Source document:
Snippext

Snippext is the extraction pipeline for mining opinions and customer experiences from user-generated content (e.g., online reviews).

Paper: Zhengjie Miao, Yuliang Li, Xiaolan Wang, Wang-Chiew Tan, "Snippext: Semi-supervised Opinion Mining with Augmented Data", In theWebConf (WWW) 2020

Requirements

Python 3.7.5
PyTorch 1.3
HuggingFace Transformers
Spacy with the em_core_web_sm models
NLTK (stopwords, wordnet)
Gensim
NVIDIA Apex (fp16 training)

Install required packages

conda install -c conda-forge nvidia-apex
pip install -r requirements.txt

Download pre-trained BERT models and word2vec models (for data augmentation) :

wget https://snippext.s3.us-east-2.amazonaws.com/finetuned_bert.zip
unzip finetuned_bert.zip
wget https://snippext.s3.us-east-2.amazonaws.com/word2vec.zip
unzip word2vec.zip

Training with the baseline BERT finetuning

The baseline method performs BERT finetuning on a specific task:

CUDA_VISIBLE_DEVICES=0 python train_baseline.py \
  --task restaurant_ae_tagging \
  --logdir results/ \
  --save_model \
  --finetuning \
  --batch_size 32 \
  --lr 5e-5 \
  --n_epochs 20 \
  --bert_path finetuned_bert/rest_model.bin

Parameters:

--task: the name of the task (defined in configs.json)
--logdir: the logging directory with Tensorboard
--save_model: whether to save the best model
--batch_size, --lr, --n_epochs: batch size, learning rate, and the number of epochs
--bert_path (Optional): the path of a fine-tuned BERT checkpoint. Use the base uncased model if not specified.
--max_len (Optional): maximum sequence length

(New) (also in MixDA and MixMatchNL):

--fp16 (Optional): whether to train with fp16 acceleration
--lm (Optional): other language models, e.g., "distilbert" or "albert"

Job item a: Can you reproduce the passage of the Snippext text above word for word, beginning at the words "Paper: Zhengjie Miao, Yuliang" and ending after the words "NLTK (stopwords, wordnet)"?

Saved data entries:
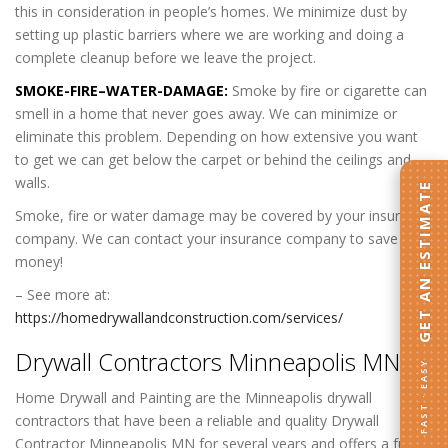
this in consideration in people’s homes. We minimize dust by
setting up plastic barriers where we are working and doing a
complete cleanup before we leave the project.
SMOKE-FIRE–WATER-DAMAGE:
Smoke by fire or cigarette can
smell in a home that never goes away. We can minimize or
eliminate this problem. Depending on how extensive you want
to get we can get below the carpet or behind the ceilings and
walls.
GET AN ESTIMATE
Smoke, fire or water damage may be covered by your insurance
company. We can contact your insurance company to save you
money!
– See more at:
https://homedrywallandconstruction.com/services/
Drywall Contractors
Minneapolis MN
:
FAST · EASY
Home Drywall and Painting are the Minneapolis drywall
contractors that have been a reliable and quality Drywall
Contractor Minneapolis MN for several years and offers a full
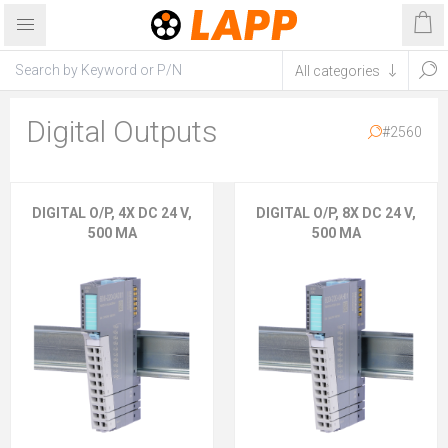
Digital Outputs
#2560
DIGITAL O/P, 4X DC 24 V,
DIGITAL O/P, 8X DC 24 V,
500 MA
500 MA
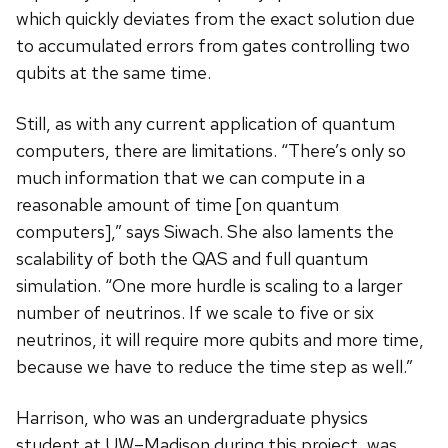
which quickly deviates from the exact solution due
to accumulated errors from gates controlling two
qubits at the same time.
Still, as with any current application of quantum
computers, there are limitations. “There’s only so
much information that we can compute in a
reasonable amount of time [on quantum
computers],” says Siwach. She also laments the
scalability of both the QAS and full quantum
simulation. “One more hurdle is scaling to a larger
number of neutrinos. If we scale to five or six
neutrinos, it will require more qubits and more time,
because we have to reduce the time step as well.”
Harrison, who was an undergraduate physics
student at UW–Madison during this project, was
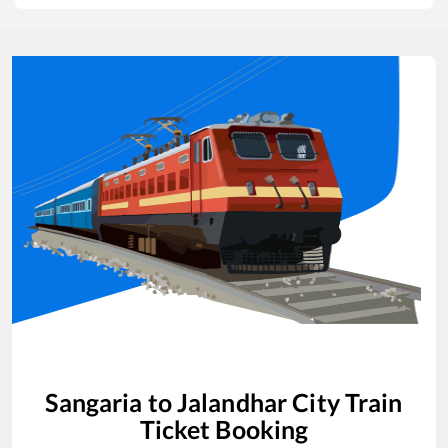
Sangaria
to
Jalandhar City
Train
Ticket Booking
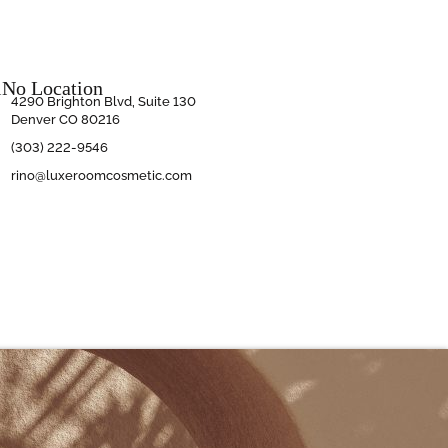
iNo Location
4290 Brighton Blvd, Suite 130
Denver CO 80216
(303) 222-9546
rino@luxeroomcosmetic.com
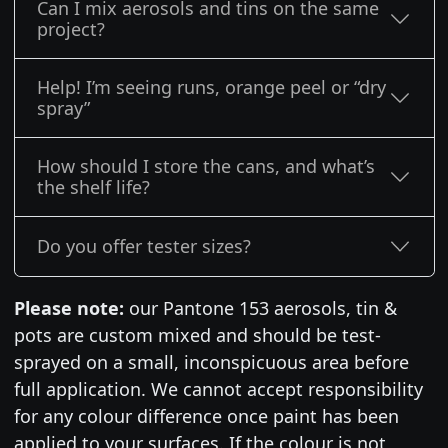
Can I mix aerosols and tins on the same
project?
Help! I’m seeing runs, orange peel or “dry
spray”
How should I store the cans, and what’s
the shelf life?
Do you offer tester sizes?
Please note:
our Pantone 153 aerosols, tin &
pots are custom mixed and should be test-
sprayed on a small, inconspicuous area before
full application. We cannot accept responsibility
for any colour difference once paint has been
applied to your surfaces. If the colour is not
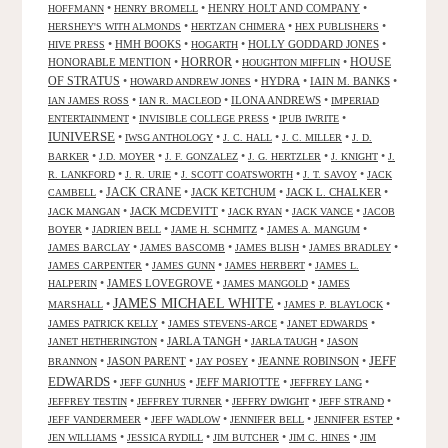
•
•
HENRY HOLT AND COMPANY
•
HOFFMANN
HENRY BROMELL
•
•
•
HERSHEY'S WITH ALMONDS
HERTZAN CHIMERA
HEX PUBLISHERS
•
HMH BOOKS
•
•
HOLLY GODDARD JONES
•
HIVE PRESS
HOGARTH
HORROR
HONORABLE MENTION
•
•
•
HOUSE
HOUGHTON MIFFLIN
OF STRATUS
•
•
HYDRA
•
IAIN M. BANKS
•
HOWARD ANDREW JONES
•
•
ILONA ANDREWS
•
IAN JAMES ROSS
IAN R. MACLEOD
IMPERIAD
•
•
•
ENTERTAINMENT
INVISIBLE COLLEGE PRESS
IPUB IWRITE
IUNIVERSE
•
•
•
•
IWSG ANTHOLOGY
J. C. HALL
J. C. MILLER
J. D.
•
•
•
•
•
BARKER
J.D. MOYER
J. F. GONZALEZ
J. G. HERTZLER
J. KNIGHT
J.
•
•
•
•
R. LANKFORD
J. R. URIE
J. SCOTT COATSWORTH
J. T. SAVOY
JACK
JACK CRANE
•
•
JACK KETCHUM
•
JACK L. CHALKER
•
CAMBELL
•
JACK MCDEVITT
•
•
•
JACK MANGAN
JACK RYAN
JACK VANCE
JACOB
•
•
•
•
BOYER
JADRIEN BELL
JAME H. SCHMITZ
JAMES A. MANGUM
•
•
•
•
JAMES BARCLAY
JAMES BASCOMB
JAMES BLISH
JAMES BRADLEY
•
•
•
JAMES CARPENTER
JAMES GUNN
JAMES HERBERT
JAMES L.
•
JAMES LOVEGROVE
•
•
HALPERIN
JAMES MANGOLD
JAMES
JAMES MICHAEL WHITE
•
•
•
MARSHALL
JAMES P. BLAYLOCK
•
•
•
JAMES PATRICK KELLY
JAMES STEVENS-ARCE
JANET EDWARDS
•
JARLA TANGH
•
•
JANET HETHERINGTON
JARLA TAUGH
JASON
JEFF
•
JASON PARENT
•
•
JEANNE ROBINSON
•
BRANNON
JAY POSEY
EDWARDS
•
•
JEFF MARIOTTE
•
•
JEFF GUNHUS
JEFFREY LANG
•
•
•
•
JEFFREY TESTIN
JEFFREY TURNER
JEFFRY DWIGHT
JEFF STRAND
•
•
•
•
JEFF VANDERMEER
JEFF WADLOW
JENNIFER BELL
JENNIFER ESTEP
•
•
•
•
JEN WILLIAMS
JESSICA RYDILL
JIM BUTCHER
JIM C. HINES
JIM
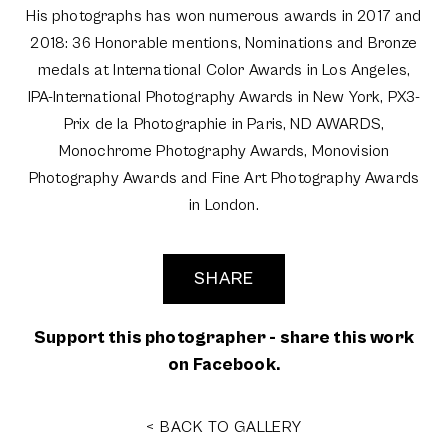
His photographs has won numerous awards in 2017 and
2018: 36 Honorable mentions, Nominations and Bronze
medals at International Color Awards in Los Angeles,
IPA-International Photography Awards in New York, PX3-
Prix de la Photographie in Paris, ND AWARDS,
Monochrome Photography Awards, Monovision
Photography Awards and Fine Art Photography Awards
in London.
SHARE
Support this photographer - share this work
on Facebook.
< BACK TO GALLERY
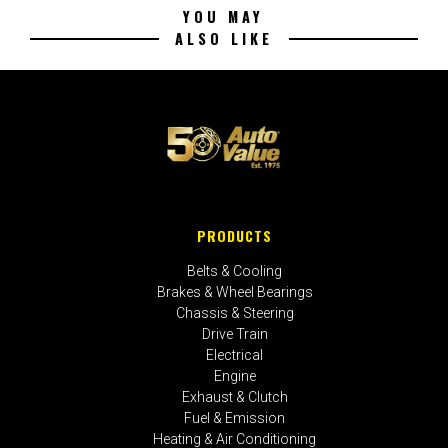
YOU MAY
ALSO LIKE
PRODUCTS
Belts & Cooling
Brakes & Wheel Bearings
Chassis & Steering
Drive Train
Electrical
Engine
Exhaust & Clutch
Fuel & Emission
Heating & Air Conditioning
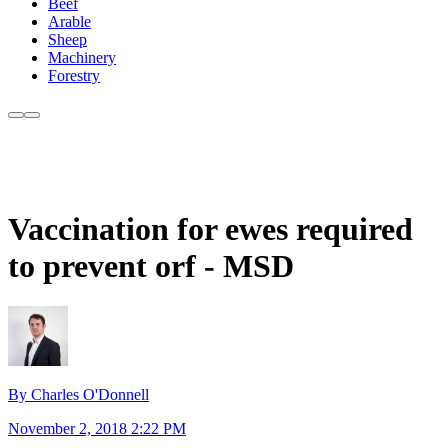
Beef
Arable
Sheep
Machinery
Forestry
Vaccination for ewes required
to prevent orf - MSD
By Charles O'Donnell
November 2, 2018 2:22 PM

Job item b: Could you write out, character for character, the lines in the listing from the line that has "iNo Location" through the line that has "rino@luxeroomcosmetic.com"?

Written reply a:
Paper: Zhengjie Miao, Yuliang Li, Xiaolan Wang, Wang-Chiew Tan, "Snippext: Semi-supervised Opinion Mining with Augmented Data", In theWebConf (WWW) 2020

Requirements

Python 3.7.5
PyTorch 1.3
HuggingFace Transformers
Spacy with the em_core_web_sm models
NLTK (stopwords, wordnet)

Written reply b:
iNo Location
4290 Brighton Blvd, Suite 130
Denver CO 80216
(303) 222-9546
rino@luxeroomcosmetic.com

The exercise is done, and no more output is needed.